Elle s’est mise à filer pour le compte des autres, mais elle n’est plus désespérée. Elle est assurée du nécessaire et elle en est satisfaite. Joseph va chaque matin chez un menuisier du “Puits de Jacob” pour apprendre le métier.”
333.5 – “Sont-ils meilleurs, ceux de Chorazeïn?” demande Matthieu.
“Non, Matthieu. Ils sont de plus en plus mauvais, reconnaît franchement Jésus. Et ils nous ont maltraité. Les plus puissants, naturellement, pas le simple peuple.”
“C’est vraiment un mauvais endroit. Il ne faut plus y aller” dit Philippe.
“Ce serait une souffrance pour le disciple Élie, et pour la veuve et pour la femme guérie aujourd’hui, et pour ceux qui sont bons.”
“Oui, mais ils sont si peu nombreux que… moi, je ne m’occuperais plus de cet endroit. Tu l’as dit: “Impossible de les travailler” dit Thomas.
“La résine est une chose et autre chose sont les cœurs. Il en restera quelque chose comme une semence enfouie sous des mottes et des mottes très compactes. Il faudra beaucoup de temps pour que cela perce, mais finalement cela percera. Ainsi de Chorazeïn. Un jour naîtra ce que j’ai semé. Il ne faut pas se lasser aux premières défaites.
333.6 – Écoutez cette parabole. On pourrait l’intituler: “La parabole du bon cultivateur”.
Un riche avait une grande et belle vigne dans laquelle se trouvaient des figuiers de différentes qualités. À la vigne était préposé un de ses serviteurs, vigneron expérimenté et qui connaissait la taille des arbres à fruits. Il faisait son devoir par amour pour son maître et pour les arbres. Tous les ans, le riche, à la belle saison, venait à plusieurs reprises à sa vigne pour voir mûrir les raisins et les figues et les goûter, les cueillant sur les arbres de ses propres mains. Un jour donc, il se dirigea vers un figuier qui donnait des fruits d’excellente qualité, l’unique arbre de cette qualité qui existât dans la vigne. Mais ce jour aussi, comme les deux années précédentes, il le trouva tout en feuilles et sans aucun fruit. Il appela le vigneron et lui dit: “C’est la troisième année que je viens chercher des fruits sur ce figuier et je ne trouve que des feuilles.

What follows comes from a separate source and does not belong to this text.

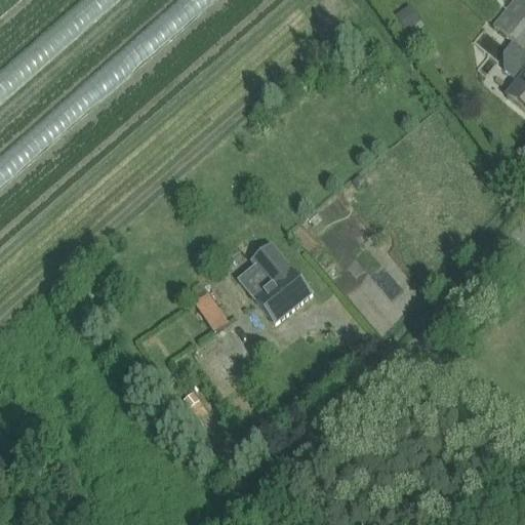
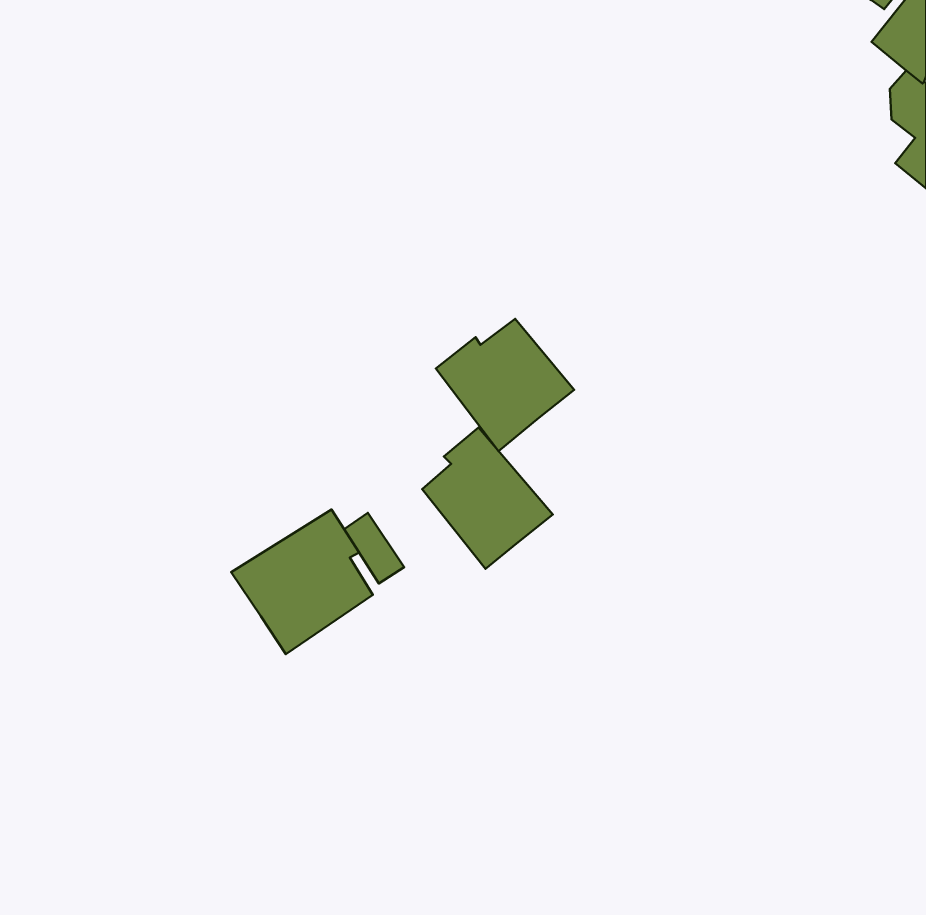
building: none -> [436,319,574,451]
building: none -> [231,509,373,654]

On voit que cet arbre a fini de fructifier. Coupe-le donc. Il est inutile qu’il soit ici à occuper une place, et prendre ton temps, pour ne rien rapporter. Scie-le, brûle-le et nettoie le terrain de ses racines et mets à sa place une nouvelle plante. D’ici quelques années elle donnera des fruits”. Le vigneron, qui était patient et aimant, répondit: “Tu as raison. Mais laisse-moi encore faire cette année. Je ne vais pas le scier, mais au contraire, avec encore plus de soin, je vais bêcher tout autour, y mettre du fumier, et l’émonder. Qui sait s’il ne va pas encore donner des fruits? Si après ce dernier essai il ne donne pas de fruit, j’obéirai à ton désir et je le couperai”.